Selasa, 04 Agustus 2015

TRADISI BUDAYA MERIAM KARBIT KALIMANTAN BARAT


Warga Pontianak punya cara untuk menyambut datangnya Lebaran. Warga mengadakan festival meriam karbit tepat di saat malam takbiran. Festival ini sudah menjadi tradisi khusus di Pontianak. Di mana saat malam takbiran, ratusan meriam yang terbuat dari bambu dan diberi karbit dijejerkan di pinggir Sungai Kapuas. Meriam-meriam itu lalu disulut sehingga tampak seperti perang.
Atraksi permainan meriam karbit sebenarnya mempunyai kisah sejarah yang menarik. Menurut cerita, Kesultanan Kadriah Pontianak di tahun 1771 sampai 1808,  tujuan awal dari membunyikan meriam adalah untuk membuang sial dan mengusir hantu kuntilanak yang ada di Kota Pontianak. Bunyi kerasnya juga menjadi pertanda waktu azan Maghrib. Seiring berjalannya waktu, tradisi meriam karbit berkembang menjadi daya tarik pariwisata.
Festival meriam karbit itu sendiri digelar untuk mengenang pendiri Kota Pontianak, Sultan Syarif Abdurahman Alkadri. Dahulu Sultan Syarif punya kebiasaan mengusir kultilanak dengan membunyikan meriam. Hal itu lalu dilakukan terus menerus saat malam takbiran dan kini sudah menjadi tradisi. Dan saat ini Pemerintah Kota Pontianak mengemas tradisi itu menjadi festival di Pelabuhan Sangie Pontianak.
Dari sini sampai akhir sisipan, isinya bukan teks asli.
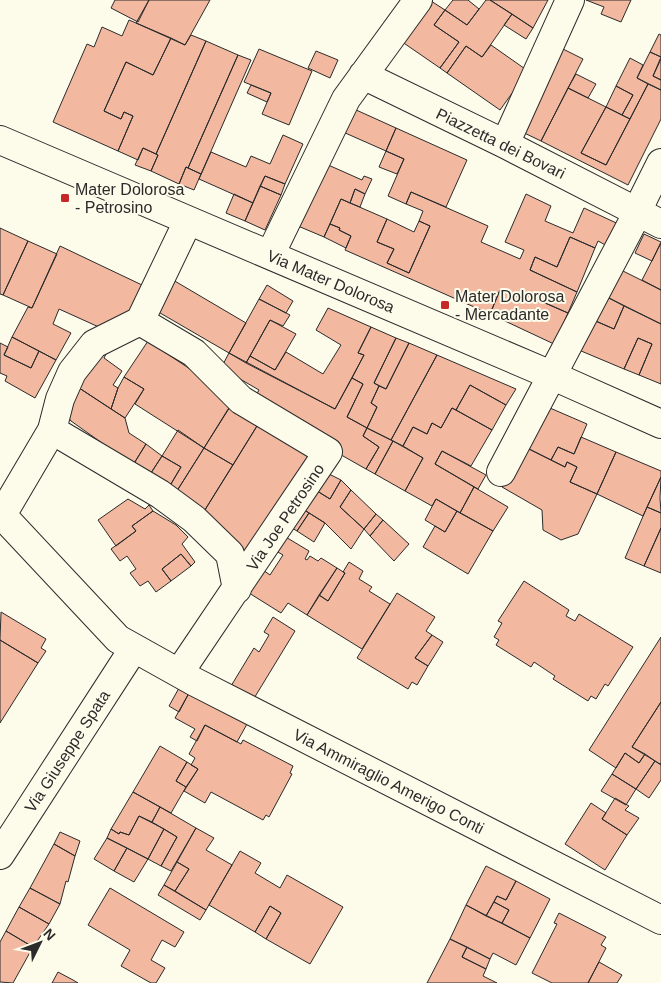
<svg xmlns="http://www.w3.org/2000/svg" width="661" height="983" font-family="Arial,sans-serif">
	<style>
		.building { fill: #f2b8a0; stroke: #2b2b2b }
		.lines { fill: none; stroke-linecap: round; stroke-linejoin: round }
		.minor-casing { stroke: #2b2b2b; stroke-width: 30 }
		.minor { stroke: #fdfbea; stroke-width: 28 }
		.poi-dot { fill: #c62828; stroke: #fdfbea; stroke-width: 2 }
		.labels { text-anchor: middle; stroke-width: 4; stroke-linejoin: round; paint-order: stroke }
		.street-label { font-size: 16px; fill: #2b2b2b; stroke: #fdfbea }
		.poi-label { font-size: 16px; fill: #2b2b2b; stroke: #fdfbea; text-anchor: start }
	</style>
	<rect width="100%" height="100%" fill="#fdfbea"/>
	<!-- building -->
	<path class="building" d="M115,0H149L138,22L111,8Z
		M149,0H210L185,45L136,23Z
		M453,0H468L479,9L467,25L445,10Z
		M486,0H490L512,14L482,57L466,46L447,73L440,68L459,42L434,25L445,10L467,25Z
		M490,0H548L533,28Z
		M586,0H631L621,22L601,14L604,7Z
		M431,1L445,10L434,25L459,42L440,68L395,37Z
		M512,14L533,28L526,39L504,25Z
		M129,20L171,38L153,75L126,62L104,111L121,119L124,112L133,116L118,151L53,122L87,44L94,47L102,27L122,36Z
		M659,34L661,35V57L650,52Z
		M191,35L206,41L156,154L143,148L138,160L118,151L133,116L124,112L121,119L104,111L126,62L153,75L171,38L185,45Z
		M206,41L238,55L188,168L186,167L179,184L151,171L158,155L156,154Z
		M491,45L528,71L500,110L447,73L466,46L482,57Z
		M557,46L583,59L541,141L516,129Z
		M259,49L312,71L289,125L262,114L271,93L244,82Z
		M316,51L338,60L330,78L308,68Z
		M650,52L661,57L653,76L661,80V90L637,78Z
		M238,55L251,60L201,174L188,168Z
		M630,58L643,65L637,78L648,84L630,119L622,115L633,95L616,86Z
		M661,59V80L653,76Z
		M576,74L596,84L588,98L568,88Z
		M648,84L661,90V119L628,185L541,141L568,88L606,107L581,153L606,165Z
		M251,85L271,93L267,102L247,93Z
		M616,86L633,95L622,115L606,107Z
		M606,107L630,119L606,165L581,153Z
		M354,109L396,128L386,151L343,132Z
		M396,128L467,160L446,207L411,192L406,204L388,196L404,159L386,151Z
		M283,135L303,144L285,184L265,176L253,203L199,179L211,152L246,167L251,156L270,164Z
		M143,148L158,155L151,171L135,165Z
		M386,151L404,159L397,174L379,167Z
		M326,164L362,180L364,176L372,179L365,194L355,189L350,203L341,199L324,237L298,226Z
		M186,167L201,174L194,190L179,184Z
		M265,176L285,184L281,195L260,186Z
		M260,186L281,195L265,230L245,221Z
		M355,189L365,194L360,207L350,203Z
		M411,192L488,226L481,242L520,259L524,250L505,242L526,194L551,206L545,221L573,233L584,208L625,227L613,249L598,241L595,248L570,237L557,267L535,257L530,270L577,292L568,313L520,292L518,297L500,290L490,314L345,250L351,236L339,230L340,228L330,224L341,199L387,219L377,242L394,249L387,263L409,273L430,226L419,221L423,211L406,204Z
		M234,194L253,203L245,221L226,213Z
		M387,219L414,232L419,221L430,226L409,273L387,263L394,249L377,242Z
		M330,224L340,228L339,230L351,236L346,248L324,237Z
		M0,228L28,241L3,295L0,294Z
		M644,234L661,242L652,261L635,253Z
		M570,237L595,248L577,292L530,270L535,257L557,267Z
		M28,241L57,254L32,308L3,295Z
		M661,243V290L642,280Z
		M60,246L142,285L126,321L101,328L59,309L53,324L71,333L56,360L12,337L28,307L32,308Z
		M621,270L661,290V324L605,296Z
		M173,280L246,323L229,353L155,310Z
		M267,285L293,301L286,313L259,299Z
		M500,290L518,297L520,292L568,313L554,344L490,314Z
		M605,296L624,306L614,329L591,319Z
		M259,299L290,315L283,326L270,320L246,363L229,353Z
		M624,306L661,324V384L639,375L652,344L638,338L624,369L574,348L591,319L614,329Z
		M328,308L371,327L358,353L364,355L335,409L246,363L250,356L275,370L286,352L323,374L341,345L316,330Z
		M270,320L296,334L275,370L250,356Z
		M371,327L396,338L374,383L379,386L371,403L377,407L367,428L347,417L363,384L352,378L364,355L358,353Z
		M12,337L39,351L31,368L4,355Z
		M396,338L409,343L386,389L374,383Z
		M638,338L652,344L639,375L624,369Z
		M148,341L235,399L204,448L135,404L144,389L124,377Z
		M0,343L8,347L4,355L31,368L39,351L56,360L35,398L5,381L7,376L0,373Z
		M409,343L437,355L391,440L367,428L377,407L371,403L379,386L386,389Z
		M91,351L106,354L104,358L122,371L113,385L118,388L111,409L70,382Z
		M229,353L335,409L352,378L363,384L347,417L367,428L363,436L379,447L366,469L251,404L259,390L221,368Z
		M437,355L516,389L506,405L470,385L456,410L452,408L441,428L432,423L427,434L413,427L403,446L391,440Z
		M124,377L144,389L125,418L111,409L118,388Z
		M70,382L125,418L129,433L146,444L133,465L71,421L62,408Z
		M470,385L506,405L492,430L456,410Z
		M543,405L587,424L574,454L558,447L551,460L523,446Z
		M230,406L262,418L233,465L204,448Z
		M452,408L492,430L471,466L442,451L435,464L474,487L460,513L436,499L432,506L405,491L423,458L403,446L413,427L427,434L432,423L441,428Z
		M260,421L310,455L240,558L203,513Z
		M367,428L393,441L375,474L366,469L379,447L363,436Z
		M178,430L204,448L175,494L168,489L181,467L162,456Z
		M581,437L616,452L597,494L570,482L577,467L567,462L565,467L551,460L558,447L574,454Z
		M393,441L423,458L405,491L375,474Z
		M146,444L162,456L149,476L133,465Z
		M523,446L565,467L567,462L577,467L570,482L597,494L578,534L561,540L543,530L542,510L502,487Z
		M204,448L233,465L203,513L175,494Z
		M442,451L486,475L478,489L435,464Z
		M616,452L661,471V477L643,516L597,494Z
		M162,456L181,467L168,489L149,476Z
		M319,469L341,480L330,499L309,486Z
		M661,477L660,498L661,513L647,507Z
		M341,480L351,490L340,507L364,529L351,549L325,523L298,506L309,486L330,499Z
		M474,487L508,507L493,531L460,513Z
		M351,490L376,514L364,529L340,507Z
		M128,499L145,509L149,505L153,511L132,526L136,531L116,546L98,520Z
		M436,499L457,511L445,532L425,520Z
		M298,506L309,513L297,531L287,525Z
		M647,507L661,513V528L644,566L625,558Z
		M153,511L176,525L188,537L182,544L195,562L191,566L181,554L162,569L171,581L156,592L148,581L140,586L130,573L136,569L127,556L120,561L111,549L136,531L132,526Z
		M457,511L493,531L468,574L423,547L435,526L445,532Z
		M309,513L325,523L314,542L297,531Z
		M376,514L383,520L370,536L364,529Z
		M383,520L409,544L394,561L370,536Z
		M661,528V573L644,566Z
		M284,536L309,551L305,559L307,560L310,556L318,561L321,558L337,568L307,615L288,603L281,613L249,593L263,570L270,575L283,555L276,551Z
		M181,554L191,566L171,581L162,569Z
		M349,562L363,571L359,579L372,587L369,591L390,604L362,649L307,615L319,595L328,601L345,573L343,572Z
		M337,568L345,573L328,601L319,595Z
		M524,581L569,610L566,616L575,621L579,614L633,647L608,686L605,684L596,699L591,696L588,701L553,679L555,676L534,662L531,667L496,645L499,640L494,637L502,623L498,621Z
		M397,593L435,617L426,631L432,635L415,658L428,666L417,685L412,682L408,689L357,658Z
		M1,612L46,639L41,648L46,651L38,663L0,640Z
		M273,617L295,631L253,700L231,686L254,648L259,652L269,635L264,632Z
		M432,635L443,642L428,666L415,658Z
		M661,637V702L632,747L645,754L639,763L625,753L616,768L589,750Z
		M0,640L38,663L0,723Z
		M179,688L189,693L179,712L169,706Z
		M189,693L247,724L237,742L205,725L197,741L190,737L195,729L175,718Z
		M661,702V763L660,764L632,747Z
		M205,725L241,744L243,740L293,766L290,773L292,774L269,817L266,815L263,820L211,792L205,803L184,791L198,769L191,765L195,758L189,754Z
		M160,746L187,762L176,781L186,787L171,813L133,792Z
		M625,753L639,763L645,754L655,761L636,789L612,774Z
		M655,761L661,765V780L649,798L636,789Z
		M187,762L198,769L186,787L176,781Z
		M612,774L636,789L626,805L601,791Z
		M133,792L160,807L152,822L139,816L129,835L120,832L119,834L111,829Z
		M615,798L629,806L625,810L639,818L627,835L602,819Z
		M591,803L606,813L602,819L627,835L605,870L565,844Z
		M160,807L196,828L171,871L161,866L177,837L152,822Z
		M139,816L164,829L148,859L107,838L111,829L119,834L120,832L129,835Z
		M196,828L214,838L206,850L232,865L206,910L175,891L189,869L177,862Z
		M164,829L177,837L161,866L148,859Z
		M60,832L80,841L75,856L54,844Z
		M107,838L127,848L114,871L94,859Z
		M54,844L75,856L68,882L66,881L60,904L30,888Z
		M127,848L148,859L134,882L114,871Z
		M240,851L261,863L255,873L280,888L287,875L343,907L310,964L266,939L281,913L270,906L255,932L209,905Z
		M177,862L189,869L175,891L164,885Z
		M486,866L516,881L506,900L497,896L486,916L466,905Z
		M516,881L550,899L530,938L502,923L509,910L494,902L497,896L506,900Z
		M164,885L206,910L200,920L158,895Z
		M30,888L60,904L49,924L19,907Z
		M110,888L184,932L175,947L162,940L151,960L165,968L156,983H151L121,966L130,950L88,925Z
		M494,902L509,910L502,923L486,916Z
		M466,905L530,938L516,965L493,953L490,959L450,939Z
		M270,906L281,913L266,939L255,932Z
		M19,907L49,924L33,947L6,931Z
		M559,913L606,937L601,945L606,948L588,983H552L532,973L557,924L554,923Z
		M6,931L33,947L13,983L0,982V942Z
		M450,939L467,947L462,957L486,969L483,976L497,983H427Z
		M467,947L490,959L486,969L462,957Z
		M599,962L622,975L617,983H588Z
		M58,972L73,980L78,983H52Z"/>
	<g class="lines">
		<defs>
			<path id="minor" d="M363,75L505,144L661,224
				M0,140L551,375L661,424
				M505,144L570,0
				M270,255L346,99L418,0
				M140,321L194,353L241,400L328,452L179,673
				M52,430L160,494L194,519L230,554L237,589
				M501,472L638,212L644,197L661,163
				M0,513L118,639L195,682L661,920
				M2,515L52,430L60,399L72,372L94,344L140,321L188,221
				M0,855L134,648"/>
		</defs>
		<!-- minor casing -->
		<use href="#minor" class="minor-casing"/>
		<!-- minor -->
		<use href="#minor" class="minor"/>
	</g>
	<!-- markers -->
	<g class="poi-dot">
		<rect x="60" y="193" width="10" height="10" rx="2.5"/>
		<rect x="440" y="300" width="10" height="10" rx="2.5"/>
	</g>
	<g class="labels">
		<!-- street labels -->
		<g class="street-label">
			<text transform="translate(501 143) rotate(26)" y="6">Piazzetta dei Bovari</text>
			<text transform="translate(331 281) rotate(23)" y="6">Via Mater Dolorosa</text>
			<text transform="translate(285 517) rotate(-56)" y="6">Via Joe Petrosino</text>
			<text transform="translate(67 751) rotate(-57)" y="6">Via Giuseppe Spata</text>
			<text transform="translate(389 781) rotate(27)" y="6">Via Ammiraglio Amerigo Conti</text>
		</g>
		<!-- poi labels -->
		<g class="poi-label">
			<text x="75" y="195">Mater Dolorosa<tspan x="75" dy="18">- Petrosino</tspan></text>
			<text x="455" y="302">Mater Dolorosa<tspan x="455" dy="18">- Mercadante</tspan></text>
		</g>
	</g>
	<!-- north arrow -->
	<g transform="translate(40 943) rotate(48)" stroke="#fdfbea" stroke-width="4" paint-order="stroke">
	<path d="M0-4L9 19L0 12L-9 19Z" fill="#2b2b2b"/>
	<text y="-8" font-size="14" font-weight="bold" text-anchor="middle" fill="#2b2b2b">N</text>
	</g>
</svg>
Festival tahunan ini akan memperebutkan piala yang diberikan Pemerintah Kota Pontianak. Dinas Pariwisata dan Kebudayaan Provinsi Kalimantan Barat dan Kota Pontianak yang akan menjadi dewan yang menilai. Setiap kelompok akan dinilai dari bunyi meriam mereka. Satu kelompok dapat membawa meriam maksimal lima buah. Di sini akan dinilai kekompakan bunyi meriam dan tim nya. Sebelumnya setiap meriam yang ikut serta terlebih dahulu akan dihias dengan dekorasi yang diinginkan. Latar wajib yang dipergunakan adalah berbentuk masjid dan tubuh meriam dengan motif bunga. Hanya meriam sesuai kriteria yang akan diikutsertakan.